The other important point is about planning. Getting a Document Signing Certificate from one of the very few CA that are in the Adobe Approved Trust List (AATL), has required a lot of time spent writing emails, and going through a paper-based process. It can take from a few days to a few weeks between the purchase order, the test certificate issuance, and the actual certificate delivery. Plan your releases accordingly.
The last challenge for the certificate issuance was to be able to provide the Certification Authority with a proper Certificate Signing Request (CSR), in order for them to issue the public certificate. It took us quite some Googling to understand how to write a CSR generator that would leverage the Google KMS API (we got our initial inspiration from this one)
What about resilience and private keys backup?
By its nature, a HSM will not release private key information and as a consequence the loss of a HSM means the loss of all private key material contained in it. On a traditional HSM, a full backup of the HSM is possible through an encrypted token and a specific protocol defined by the HSM manufacturer.

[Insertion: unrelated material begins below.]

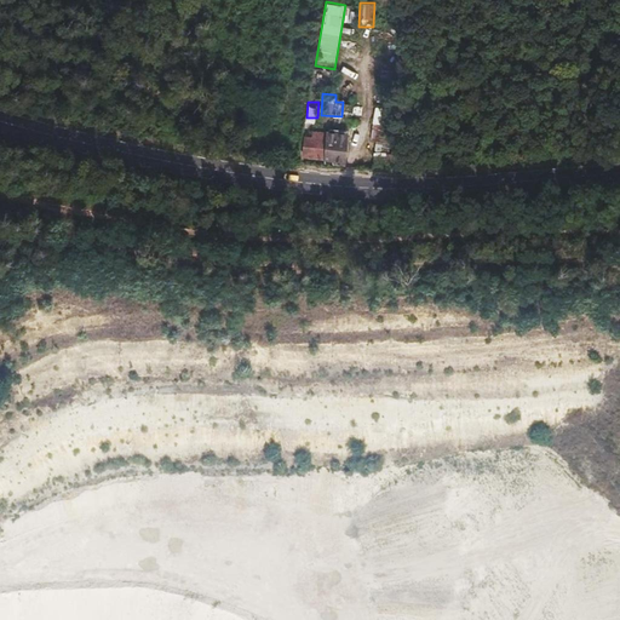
[(327,125),(310,121),(306,142),(323,145),(327,125)]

The Google Cloud HSM Service is a managed service, where you don’t need to worry about the operations management such as clustering, patching, scaling… The resilience of the key is ensured by an actual HSM cluster managing your key, and only a huge failure of the full cluster at the same time will expose you to the loss of your private key.
So, what if it still happens ? One way to manage it would be to have a service redundancy, in different regions, to make sure you will never face a service interruption. This high availability would have a cost though, since you would need 2 sets of private keys, with 2 issued public certificates from your CA. You would have to balance the cost of having redundancy versus the cost of the loss of the service for a period of time. In our case, we are sealing documents as a background operation, and we found it totally acceptable to cope with a short interruption of service without data loss.
Keys and HSM
Security is one of the main concerns when it comes to private keys management, particularly in a world of increasing cyber threats, and we were very interested by the announcement of the release of Google’s own HSM back in August 2018. We had a deep look, even as the first version of our e-signature was going live.

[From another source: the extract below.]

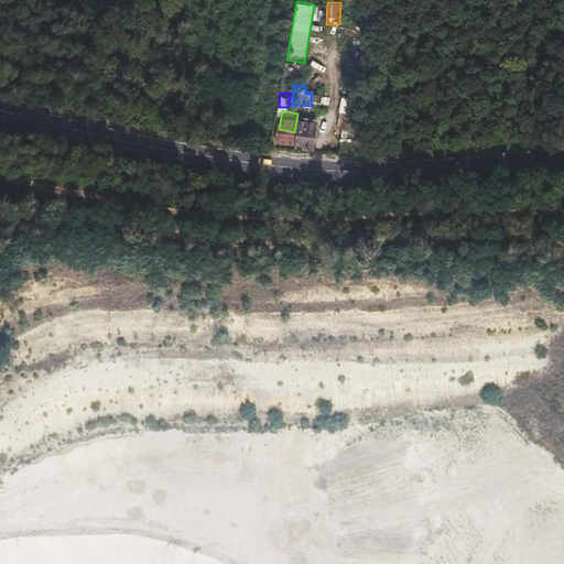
[(337,125),(346,127),(349,114),(340,111),(337,125)]
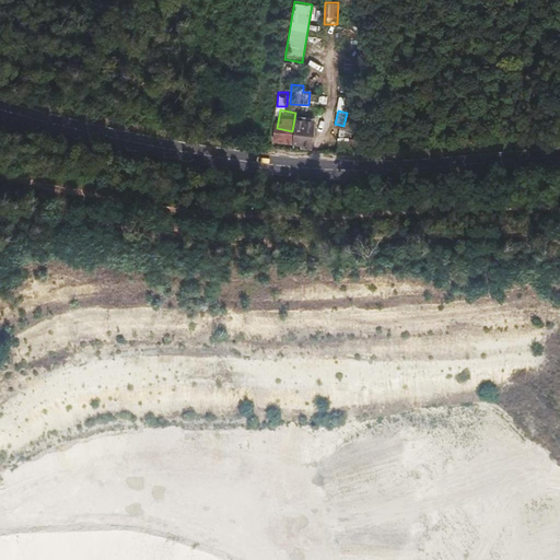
[(316,116),(295,113),(292,131),(314,135),(316,116)]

We are still a young startup, and we found it very exciting to have access to a HSM as a commodity service. Storing securely our private keys without putting our budget in jeopardy became a no brainer!
We think that all companies, not just startups, should strongly consider using those technologies. This is a way to a better, more secure document exchange, and Internet. Hardware Security Modules, and particularly Google Cloud HSM, should be part of your toolkit.